注目していただきたいのは、このプロセスの主役が最初から最後まで「水」だということです。崩れた土の片づけだけでは連鎖は止まりません。水の出口を回復させることが、崩壊を止める本質になります。

雨の前・雨の間に見るポイント

雨が来る前の観察

敷地の裏や近隣に斜面がある場合、雨の予報が出たら、安全な距離から次の点を見ておきます。

  • 斜面の肩や上部に、新しい段差・引っ張り亀裂・電柱や木の傾きがないか
  • 斜面の中腹に、これまでなかった湧き水や、常に湿っている帯がないか
  • 斜面の裾に、崩れた土や石が新しく積もっていないか
  • 側溝や排水路が、土砂や落ち葉で塞がっていないか(清掃は斜面から離れた安全な範囲のみで)

土砂災害の前兆といわれるサイン

次のサインは、崩壊や土石流の前に現れることが知られています。

  • 斜面から小石がぱらぱらと落ちてくる
  • 斜面や崖から、新しい湧き水が出る。あるいは、いつもの湧き水が急に止まる
  • 沢や川の水が急に濁る、または水量が急に減る
  • 地鳴り・山鳴り、木の根が切れるような音がする
  • 土の腐ったような匂いが漂ってくる

これらに気づいたら、確認に行こうとせず、その場を離れて避難してください。そして繰り返しになりますが、前兆が観察されないことは安全を意味しません。夜間や豪雨の中では前兆は察知できないものと考え、避難情報が出たら早めに行動することが何よりの防御です。

雨の情報の使い方

観察とあわせて、公的な雨の情報を使いこなすと、判断の精度が上がります。

  • 気象庁の「キキクル」(危険度分布):土砂災害・浸水・洪水の危険度が地図上で色分けされ、スマートフォンで随時確認できます。土砂キキクルは、雨が土にどれだけ溜まっているかを示す土壌雨量指数をもとにしており、「今の雨」だけでなく「これまでの雨の蓄積」を反映します
  • 自治体の防災アプリ・登録制メール:避難情報を確実に受け取れるよう、この機会に登録しておくことをおすすめします
  • ハザードマップ:土砂災害警戒区域・特別警戒区域に自宅や避難経路が含まれていないかを、雨が来る前に確認しておきます

注意したいのは、これらの情報の基準は平常時の地盤を前提にしていることです。地震のあとの緩んだ斜面では、警戒情報が出る前に崩れる可能性があります。過去の地震でも、揺れから数か月後の豪雨で斜面災害が起きた例が知られています。地震後の期間は、情報の一段手前で行動する意識を持ってください。

家のまわりでできる応急の備え

斜面に近い敷地で、専門業者の対応を待つ間にできる備えを挙げます。いずれも安全な範囲での作業に限ります。
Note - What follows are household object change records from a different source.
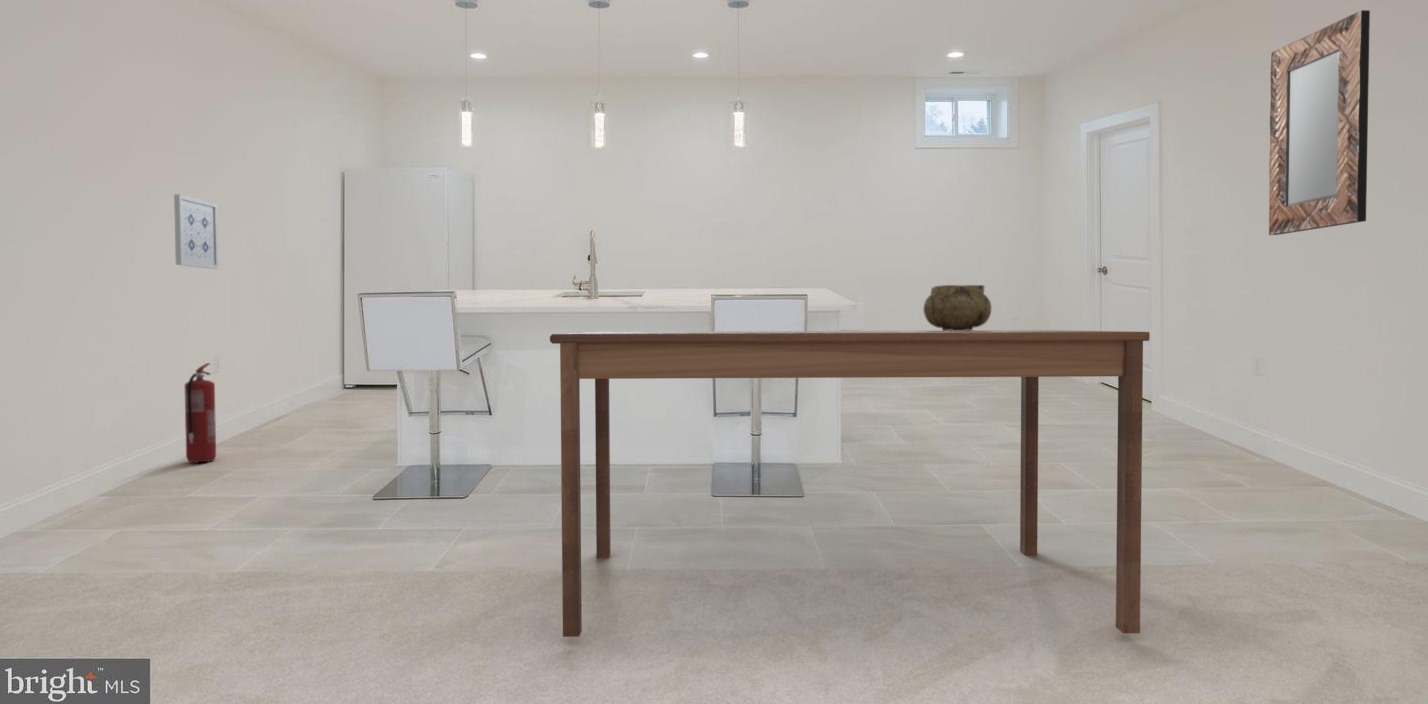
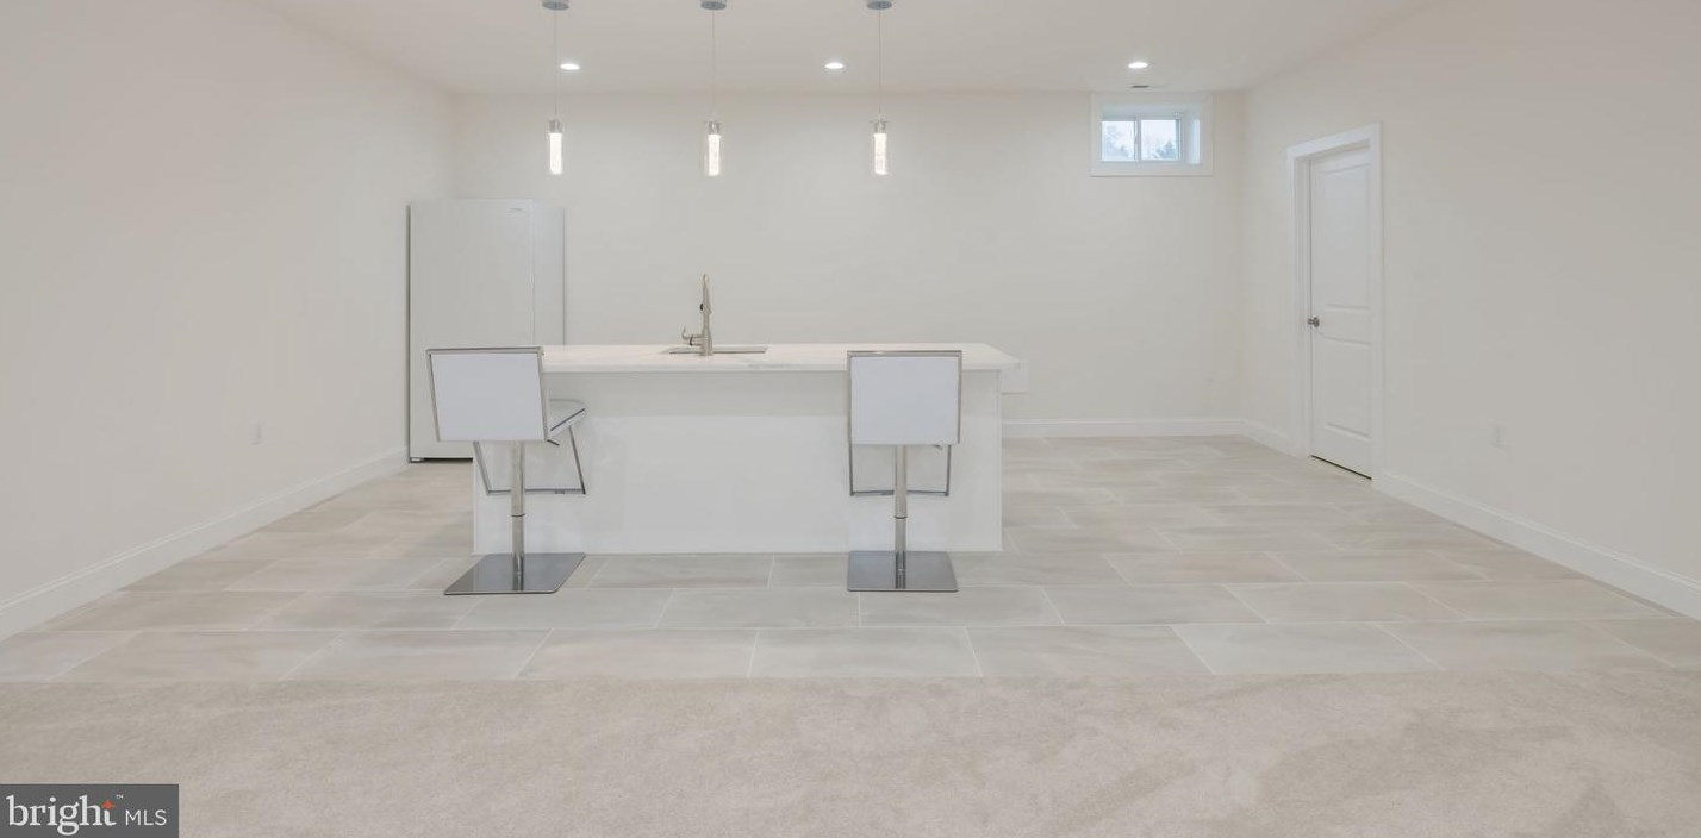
- dining table [549,329,1151,638]
- home mirror [1268,9,1371,236]
- decorative bowl [922,284,992,331]
- wall art [173,193,220,270]
- fire extinguisher [184,362,217,464]
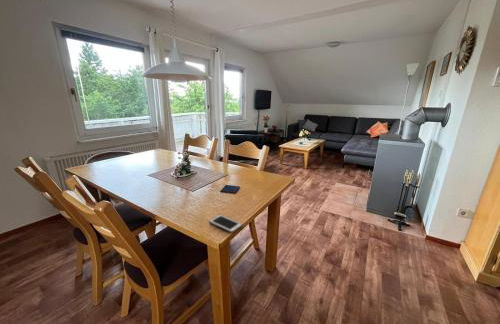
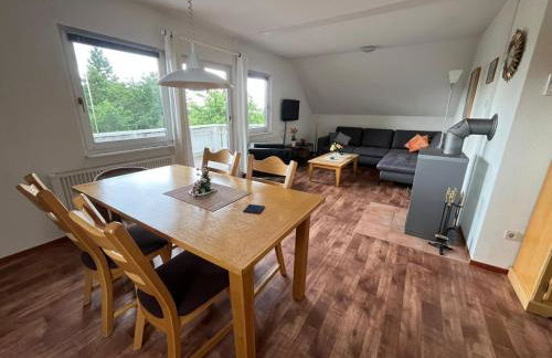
- cell phone [208,214,243,234]
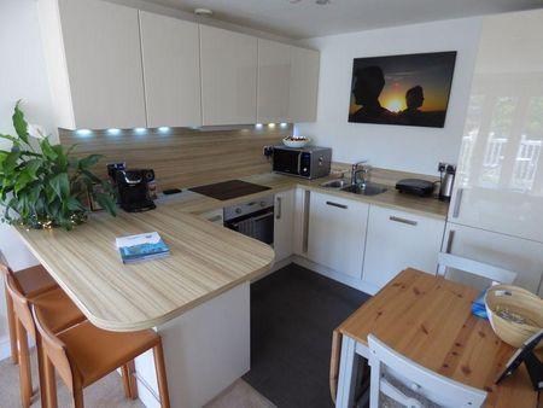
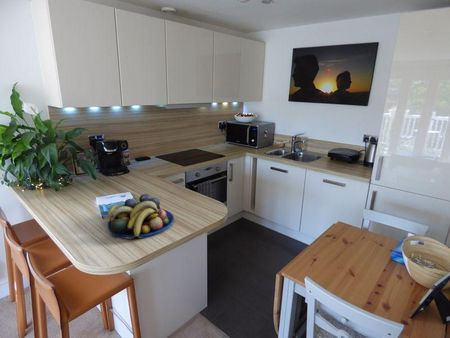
+ fruit bowl [107,193,175,240]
  • 雨水の入口を減らす:斜面の上部や亀裂のある場所にブルーシートを張り、雨水が亀裂へ流れ込むのを防ぎます。シートの端は土のうでしっかり押さえ、シート上の水の流れ先が斜面に集中しないよう排水の向きを考えて張ります
  • 水の流れを導く:土のうは水を「せき止める」よりも「向きを変える」ように置くのが基本です。斜面へ向かう水路や雨樋の排水を、斜面から離れた側へ導きます
  • 側溝と雨水桝の掃除:詰まった側溝は水をあふれさせ、思わぬ場所へ水を送ります。斜面から離れた安全な範囲で、落ち葉と土砂を取り除いておきます

これらはあくまで応急の備えです。効果を過信せず、雨が強まる予報が出たら、備えより避難を優先してください。

「水の出口を塞がない」という原則

応急対応や復旧の場面で、知っておいていただきたい原則があります。それは、水の出口を塞がないことです。
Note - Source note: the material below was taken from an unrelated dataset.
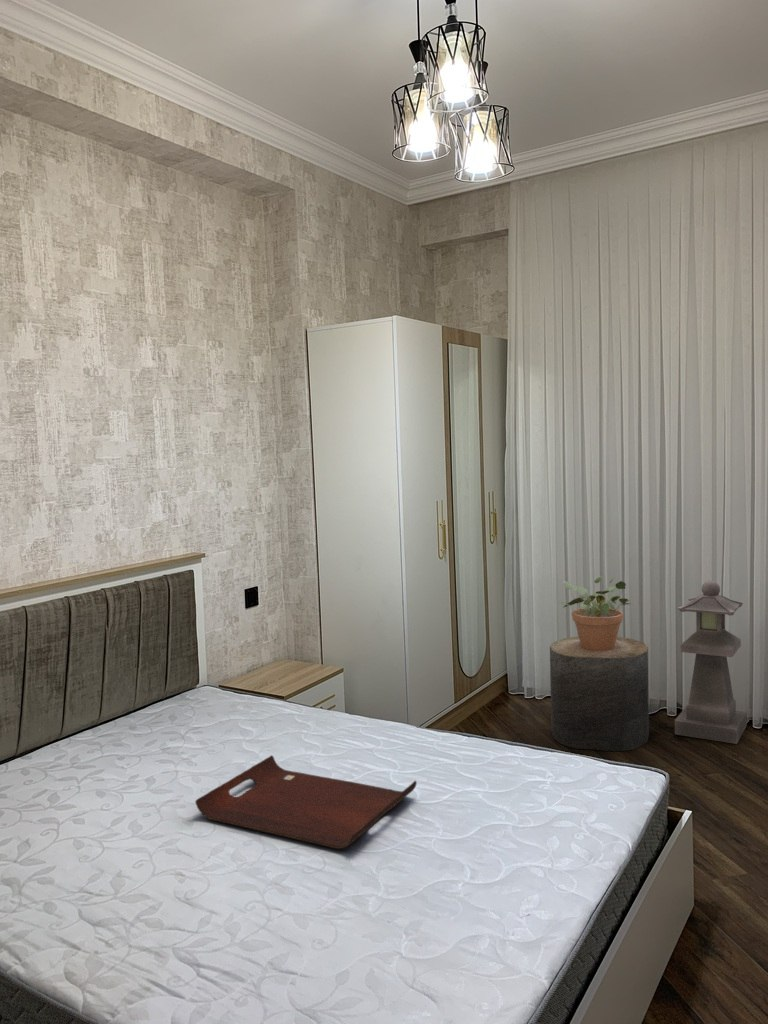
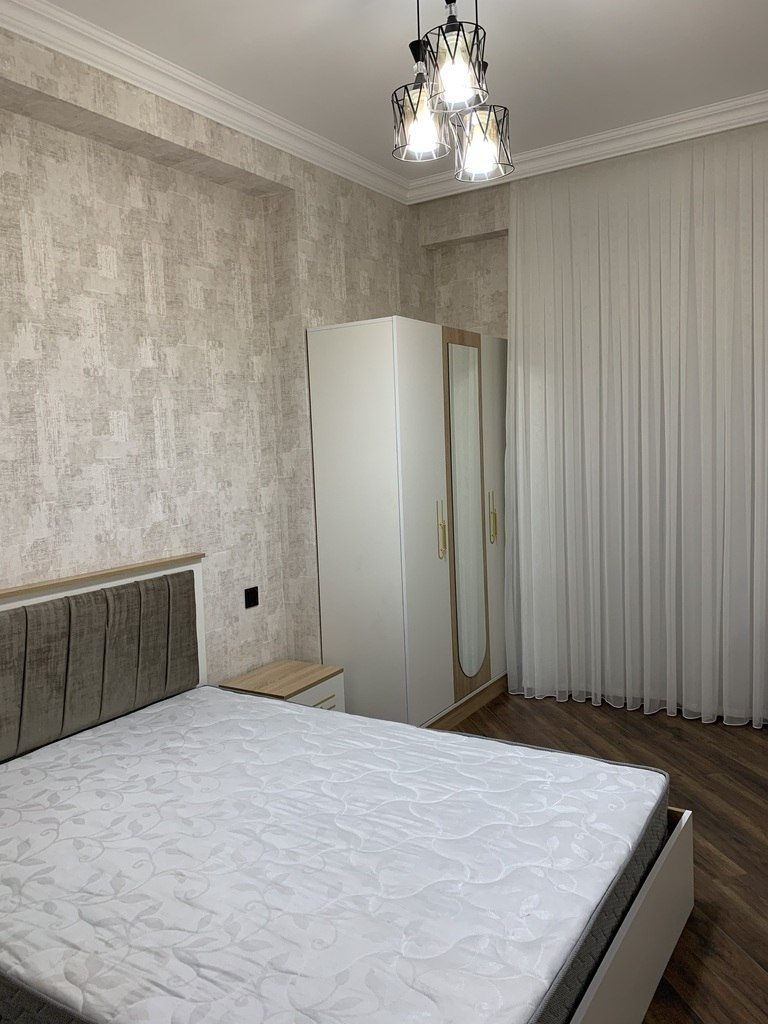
- stool [549,635,650,752]
- serving tray [194,754,418,850]
- potted plant [555,575,632,651]
- lantern [674,579,748,745]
崩れかけた斜面や湧き水を見ると、「水が悪さをしているのだから、水を止めよう」と考えたくなります。しかし、湧き水は地下水の正常な出口であり、出口を土やコンクリートで塞ぐと、水は消えるのではなく行き場を失って斜面内部に溜まり、水圧となって次の崩壊を準備します。擁壁の水抜き穴を塞いではいけないのと同じ理屈です。

伝統的な土木は、この点で一貫していました。斜面の水は「止める」のではなく「導く」。出口を確保し、流れを分散させ、水と空気が土の中を動き続けられるようにする。崩壊の連鎖が水の出口の喪失から始まることを、経験的に知っていたからです。

ご自身の敷地で応急対応をする場合も、ブルーシートで雨水の浸入を防ぐ、土のうで水の流れる向きを整えるといった処置は有効ですが、湧き水そのものを埋めて止める処置は避け、必ず専門業者や自治体に相談してください。

最後に、ご近所との情報共有について。斜面は一軒の敷地で完結しません。斜面の上の家が見ている風景と、下の家が見ている風景は違います。上の家からは肩の亀裂が、下の家からは湧き水の変化が見えるものです。「裏の斜面、雨の前に気になることはないですか」という声かけ一つで、地域の観察の目は何倍にもなります。地震のあとの雨を、どうか地域みんなで乗り切ってください。

地震のあとの雨に警戒すべき理由

まとめ

  • 揺れた斜面は内部に緩みと亀裂を抱え、雨水が一気に浸透しやすい状態になっている
  • 普段は問題にならない雨量でも、地震後の斜面には引き金になりうる
  • 崩壊は「肩部の崩落→堆積→水の滞留→出口の喪失→連鎖」と水を主役に進む
  • 前兆(小石の落下・湧き水の変化・沢の濁り・地鳴り)に気づいたら確認せず離れる。前兆がなくても避難情報を最優先
  • 湧き水や水抜き穴を塞がない。水は止めるのではなく導くのが原則

雨の予報を見るたびに胸がざわつく日々を過ごされている方も多いと思います。どうか無理をせず、早め早めの避難を。被災地の斜面に、静かな雨だけが降ることを祈っています。